The Marshall file

JAMES RUSK
Aug 10, 2006
Globe & Mail

While Mr. Justice T. David Marshall of the Ontario Superior Court has come to public attention with his interventions in the Caledonia land dispute, he has been a prominent jurist for two decades.

Before Judge Marshall, though, there was Dr. Marshall. He graduated from medical school in 1963, attended law school and was admitted to the bar in 1972. For the next decade, he practised in Haldimand County as a doctor in the morning and a lawyer in the afternoon.

He went on to head the National Judicial Institute, where many of Canada's judges receive training, in the late 1980s and 1990s. He also earned a reputation as a doughty defender of judicial independence.

In fact, he wrote a book on the subject -- Judicial Conduct and Accountability -- in which he warned that the power of chief justices to dispense assignments or promotions could threaten the independence of judges by turning them into seekers of favours from the boss.

Judge Marshall was also Ontario's first doctor and lawyer to be a coroner -- he wrote another book on law for coroners -- and even now, he takes breaks from the bench to fly to Latin America and practise with a team of medical missionaries.
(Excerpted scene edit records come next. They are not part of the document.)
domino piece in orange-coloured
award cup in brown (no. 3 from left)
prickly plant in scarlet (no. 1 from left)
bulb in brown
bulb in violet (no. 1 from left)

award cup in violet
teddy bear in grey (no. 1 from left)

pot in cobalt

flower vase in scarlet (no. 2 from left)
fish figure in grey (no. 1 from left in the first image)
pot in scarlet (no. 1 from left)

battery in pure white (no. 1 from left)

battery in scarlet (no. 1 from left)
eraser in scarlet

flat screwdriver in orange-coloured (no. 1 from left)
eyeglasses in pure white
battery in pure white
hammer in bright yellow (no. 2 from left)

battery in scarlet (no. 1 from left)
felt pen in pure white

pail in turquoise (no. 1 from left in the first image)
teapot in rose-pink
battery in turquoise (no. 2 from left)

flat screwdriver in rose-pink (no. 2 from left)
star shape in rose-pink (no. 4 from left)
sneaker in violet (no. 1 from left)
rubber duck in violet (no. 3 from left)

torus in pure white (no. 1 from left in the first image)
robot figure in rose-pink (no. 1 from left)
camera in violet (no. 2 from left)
Judge Marshall also wrote a short history of Haldimand County, published in 2003.

His deep roots in the region have prompted accusations of possible bias on both sides.

For one, he has been recognized for past volunteer work by being named an honorary chief of the Six Nations.

When he moved back home to sit on the bench, he moved into a family property that lies within the Haldimand Grant, the vast parcel of land that lies at the core of the legal dispute in Caledonia.

In March, during court proceedings on his February injunction to clear native protesters from a building site, he was challenged that this could create an apprehension of bias in any ruling he made on the Caledonia dispute. He rejected the argument, noting that most local judges own land on the 385,000-hectare tract.